### Input records
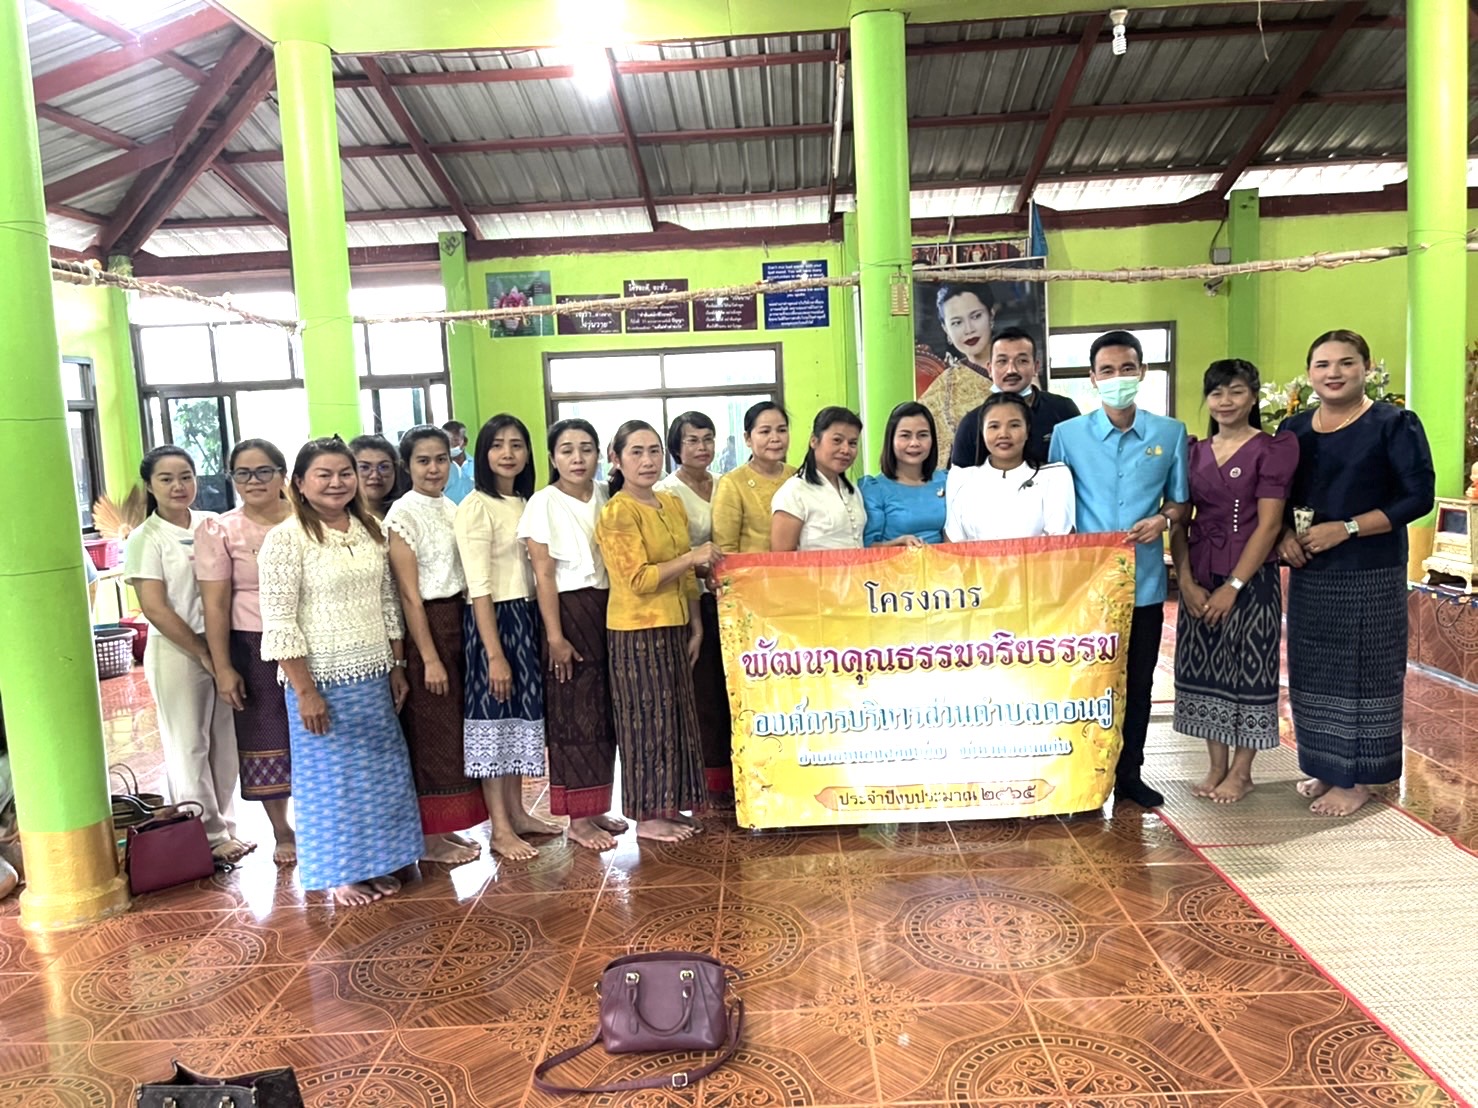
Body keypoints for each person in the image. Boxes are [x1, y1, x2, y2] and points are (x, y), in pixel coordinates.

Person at [1276, 330, 1434, 817]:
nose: (1334, 373)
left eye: (1346, 362)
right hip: (1312, 571)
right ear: (1309, 373)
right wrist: (1284, 535)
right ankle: (1326, 766)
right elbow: (1275, 495)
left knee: (1365, 673)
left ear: (1367, 368)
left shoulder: (1393, 424)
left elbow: (1417, 498)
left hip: (1370, 570)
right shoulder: (1293, 429)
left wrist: (1346, 529)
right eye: (1322, 364)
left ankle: (1361, 777)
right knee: (1314, 670)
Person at [258, 438, 422, 906]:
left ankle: (377, 864)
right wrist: (305, 691)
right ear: (299, 484)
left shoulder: (370, 529)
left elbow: (388, 603)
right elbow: (280, 622)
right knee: (332, 782)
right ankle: (341, 874)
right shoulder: (286, 539)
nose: (337, 483)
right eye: (324, 475)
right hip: (321, 681)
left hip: (373, 674)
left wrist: (397, 665)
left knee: (378, 775)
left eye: (345, 473)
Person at [1049, 330, 1189, 809]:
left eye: (1126, 368)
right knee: (1084, 681)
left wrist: (1162, 519)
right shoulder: (1067, 436)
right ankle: (1080, 772)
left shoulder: (1169, 433)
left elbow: (1181, 503)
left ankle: (1130, 773)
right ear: (1092, 378)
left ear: (1142, 372)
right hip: (1086, 586)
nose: (1117, 378)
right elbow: (1056, 509)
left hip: (1144, 584)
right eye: (1106, 370)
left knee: (1138, 681)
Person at [1170, 361, 1299, 804]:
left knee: (1249, 671)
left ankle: (1242, 772)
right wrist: (1186, 582)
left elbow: (1270, 524)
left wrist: (1234, 586)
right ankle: (1216, 766)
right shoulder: (1192, 451)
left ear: (1253, 396)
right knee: (1205, 669)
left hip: (1251, 577)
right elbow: (1179, 519)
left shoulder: (1272, 448)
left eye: (1236, 391)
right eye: (1217, 393)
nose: (1225, 401)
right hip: (1200, 573)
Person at [123, 445, 252, 864]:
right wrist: (201, 651)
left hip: (222, 644)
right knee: (189, 744)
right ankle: (207, 835)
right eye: (166, 479)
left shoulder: (211, 523)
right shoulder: (146, 538)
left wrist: (220, 651)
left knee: (225, 741)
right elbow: (155, 608)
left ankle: (226, 825)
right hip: (178, 649)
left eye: (186, 477)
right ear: (150, 486)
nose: (178, 486)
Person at [596, 420, 716, 842]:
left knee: (676, 721)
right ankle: (646, 817)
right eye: (636, 452)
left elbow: (684, 575)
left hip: (675, 626)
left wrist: (695, 625)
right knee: (645, 724)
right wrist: (693, 558)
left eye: (653, 451)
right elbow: (638, 579)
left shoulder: (670, 503)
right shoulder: (618, 512)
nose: (647, 461)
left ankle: (670, 805)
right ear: (616, 459)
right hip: (635, 632)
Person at [454, 415, 563, 859]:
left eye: (516, 444)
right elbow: (478, 587)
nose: (508, 453)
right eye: (497, 445)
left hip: (526, 617)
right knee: (493, 725)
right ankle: (499, 828)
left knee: (519, 722)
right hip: (492, 622)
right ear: (483, 454)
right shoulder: (475, 506)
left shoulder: (527, 502)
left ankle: (518, 813)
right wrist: (494, 655)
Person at [517, 419, 625, 851]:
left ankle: (596, 806)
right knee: (575, 715)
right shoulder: (543, 503)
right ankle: (578, 821)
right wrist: (555, 636)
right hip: (567, 611)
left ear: (600, 454)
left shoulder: (606, 494)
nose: (577, 458)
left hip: (608, 607)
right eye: (567, 450)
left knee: (604, 714)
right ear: (552, 457)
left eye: (586, 449)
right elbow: (543, 574)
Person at [384, 425, 488, 866]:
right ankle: (428, 840)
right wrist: (428, 658)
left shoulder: (451, 507)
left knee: (453, 731)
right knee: (431, 734)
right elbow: (408, 595)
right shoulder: (402, 515)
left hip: (459, 622)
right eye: (423, 460)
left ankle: (444, 827)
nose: (433, 468)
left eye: (441, 459)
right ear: (406, 465)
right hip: (427, 626)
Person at [195, 439, 296, 864]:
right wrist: (223, 667)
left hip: (314, 641)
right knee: (265, 734)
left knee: (322, 730)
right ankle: (282, 829)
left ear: (283, 475)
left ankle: (325, 818)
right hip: (253, 646)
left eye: (264, 471)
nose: (254, 481)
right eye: (243, 473)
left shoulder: (307, 518)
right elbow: (215, 605)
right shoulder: (220, 530)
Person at [657, 412, 734, 803]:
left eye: (708, 439)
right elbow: (671, 553)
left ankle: (736, 776)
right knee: (703, 694)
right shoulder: (666, 492)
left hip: (731, 599)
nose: (702, 447)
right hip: (693, 599)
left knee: (731, 689)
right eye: (692, 440)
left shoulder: (725, 484)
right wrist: (702, 568)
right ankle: (708, 783)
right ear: (676, 447)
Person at [945, 392, 1076, 541]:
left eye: (1014, 425)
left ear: (1027, 430)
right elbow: (953, 544)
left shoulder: (1055, 476)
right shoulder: (960, 479)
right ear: (982, 431)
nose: (1004, 434)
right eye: (994, 426)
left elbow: (1060, 543)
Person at [949, 326, 1081, 469]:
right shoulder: (971, 422)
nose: (1011, 370)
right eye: (1002, 361)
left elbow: (1081, 462)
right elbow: (959, 477)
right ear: (989, 369)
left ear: (1036, 367)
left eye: (1022, 361)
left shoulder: (1063, 409)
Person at [771, 407, 867, 552]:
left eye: (852, 443)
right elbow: (782, 558)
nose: (846, 450)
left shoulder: (852, 490)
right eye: (837, 440)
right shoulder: (794, 492)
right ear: (814, 441)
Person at [919, 283, 996, 462]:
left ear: (991, 315)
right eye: (957, 322)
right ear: (946, 329)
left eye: (976, 316)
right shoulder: (942, 391)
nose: (968, 329)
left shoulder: (1019, 372)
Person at [860, 402, 947, 548]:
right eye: (905, 436)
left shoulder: (946, 480)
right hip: (894, 562)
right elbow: (868, 548)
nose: (914, 443)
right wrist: (897, 544)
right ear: (891, 440)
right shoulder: (874, 489)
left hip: (945, 561)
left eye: (923, 435)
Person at [712, 402, 794, 553]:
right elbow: (725, 548)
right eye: (765, 431)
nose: (775, 438)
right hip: (752, 568)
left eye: (782, 430)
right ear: (748, 438)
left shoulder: (797, 477)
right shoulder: (732, 483)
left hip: (799, 566)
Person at [350, 434, 402, 518]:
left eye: (384, 467)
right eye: (364, 467)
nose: (375, 475)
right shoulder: (338, 517)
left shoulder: (405, 512)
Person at [442, 420, 475, 504]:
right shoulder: (440, 467)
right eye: (447, 441)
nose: (451, 445)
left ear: (465, 442)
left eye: (455, 440)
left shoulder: (478, 466)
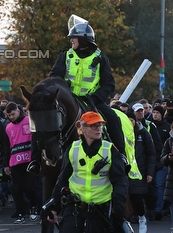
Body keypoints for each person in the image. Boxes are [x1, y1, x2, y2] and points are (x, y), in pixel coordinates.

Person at [45, 111, 129, 233]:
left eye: (99, 125)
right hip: (74, 209)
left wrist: (118, 210)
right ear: (81, 129)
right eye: (92, 125)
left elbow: (120, 182)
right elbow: (63, 179)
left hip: (100, 212)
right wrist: (53, 205)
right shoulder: (73, 150)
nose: (97, 128)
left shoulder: (110, 151)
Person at [48, 14, 124, 153]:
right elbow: (54, 77)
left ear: (83, 40)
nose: (71, 40)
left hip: (92, 101)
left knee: (113, 118)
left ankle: (121, 155)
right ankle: (35, 159)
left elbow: (109, 84)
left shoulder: (100, 58)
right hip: (67, 99)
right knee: (43, 118)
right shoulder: (65, 56)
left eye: (74, 37)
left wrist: (96, 97)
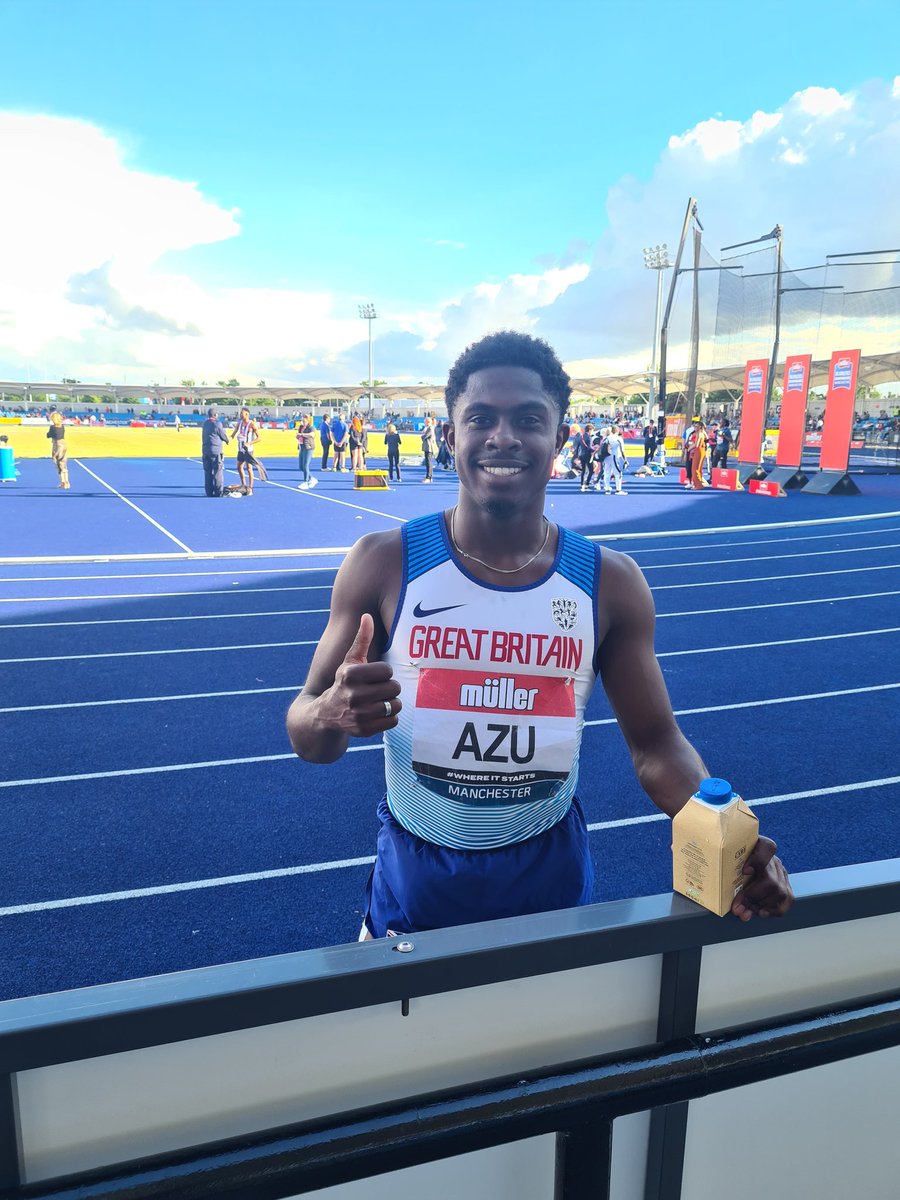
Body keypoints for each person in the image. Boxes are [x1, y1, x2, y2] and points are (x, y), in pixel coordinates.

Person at [286, 330, 793, 939]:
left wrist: (732, 839)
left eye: (528, 419)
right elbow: (306, 734)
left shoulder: (609, 583)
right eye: (481, 418)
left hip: (549, 878)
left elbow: (658, 746)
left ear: (559, 438)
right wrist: (332, 715)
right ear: (450, 437)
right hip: (414, 885)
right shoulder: (382, 563)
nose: (503, 436)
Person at [234, 407, 268, 493]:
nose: (241, 415)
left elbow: (259, 438)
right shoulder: (239, 423)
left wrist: (249, 443)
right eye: (240, 413)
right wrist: (228, 439)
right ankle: (243, 485)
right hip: (240, 449)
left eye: (242, 413)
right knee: (239, 467)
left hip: (248, 450)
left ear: (247, 414)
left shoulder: (252, 424)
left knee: (249, 468)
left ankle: (250, 488)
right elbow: (233, 434)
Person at [201, 406, 230, 497]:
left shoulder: (205, 424)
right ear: (215, 415)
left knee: (208, 472)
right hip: (216, 450)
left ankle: (209, 492)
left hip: (206, 450)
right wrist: (227, 440)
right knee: (218, 471)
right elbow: (222, 435)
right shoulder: (217, 423)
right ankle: (218, 492)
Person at [602, 423, 627, 495]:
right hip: (614, 456)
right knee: (618, 473)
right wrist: (625, 460)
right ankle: (618, 490)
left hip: (606, 457)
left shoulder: (607, 438)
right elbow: (622, 450)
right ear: (617, 430)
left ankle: (607, 489)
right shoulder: (618, 438)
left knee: (607, 472)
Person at [47, 411, 70, 489]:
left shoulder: (52, 427)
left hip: (57, 445)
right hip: (64, 445)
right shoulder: (62, 426)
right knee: (64, 463)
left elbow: (49, 435)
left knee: (58, 464)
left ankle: (63, 482)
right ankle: (67, 482)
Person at [296, 415, 317, 489]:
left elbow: (312, 435)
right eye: (302, 420)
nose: (303, 422)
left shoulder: (311, 427)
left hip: (308, 447)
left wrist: (302, 434)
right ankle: (312, 478)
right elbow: (298, 435)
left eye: (304, 421)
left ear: (308, 421)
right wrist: (298, 436)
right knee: (301, 467)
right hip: (302, 447)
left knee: (305, 465)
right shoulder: (301, 427)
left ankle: (306, 482)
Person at [688, 417, 708, 490]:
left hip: (698, 450)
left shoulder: (699, 434)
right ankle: (698, 483)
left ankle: (698, 485)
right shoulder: (702, 433)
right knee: (698, 468)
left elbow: (696, 444)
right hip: (701, 450)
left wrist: (690, 448)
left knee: (695, 468)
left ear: (700, 427)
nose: (694, 428)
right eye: (694, 426)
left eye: (696, 426)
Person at [421, 417, 437, 483]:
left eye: (425, 421)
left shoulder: (430, 428)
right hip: (427, 447)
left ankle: (429, 477)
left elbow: (425, 436)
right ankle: (428, 476)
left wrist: (422, 435)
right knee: (428, 463)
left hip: (429, 447)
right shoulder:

### Your task
The answer should contain only the lines from the start of the records above through the line with "right shoulder: (1067, 436)", copied exactly, and no pictures.

### Finished task
Body keypoints for each person in the image. Boxes are [x1, y1, x2, y2] and points are (x, y), in pixel coordinates.

Person at [1276, 330, 1434, 817]:
nose: (1334, 373)
left eye: (1346, 362)
right hip: (1312, 571)
right ear: (1309, 373)
right wrist: (1284, 535)
right ankle: (1326, 766)
right elbow: (1275, 495)
left knee: (1365, 673)
left ear: (1367, 368)
left shoulder: (1393, 424)
left elbow: (1417, 498)
left hip: (1370, 570)
right shoulder: (1293, 429)
left wrist: (1346, 529)
right eye: (1322, 364)
left ankle: (1361, 777)
right knee: (1314, 670)
Person at [258, 438, 422, 906]:
left ankle: (377, 864)
right wrist: (305, 691)
right ear: (299, 484)
left shoulder: (370, 529)
left elbow: (388, 603)
right elbow: (280, 622)
right knee: (332, 782)
right ankle: (341, 874)
right shoulder: (286, 539)
nose: (337, 483)
right eye: (324, 475)
right hip: (321, 681)
left hip: (373, 674)
left wrist: (397, 665)
left knee: (378, 775)
left eye: (345, 473)
Person at [1049, 330, 1189, 809]:
left eye: (1126, 368)
right knee: (1084, 681)
left wrist: (1162, 519)
right shoulder: (1067, 436)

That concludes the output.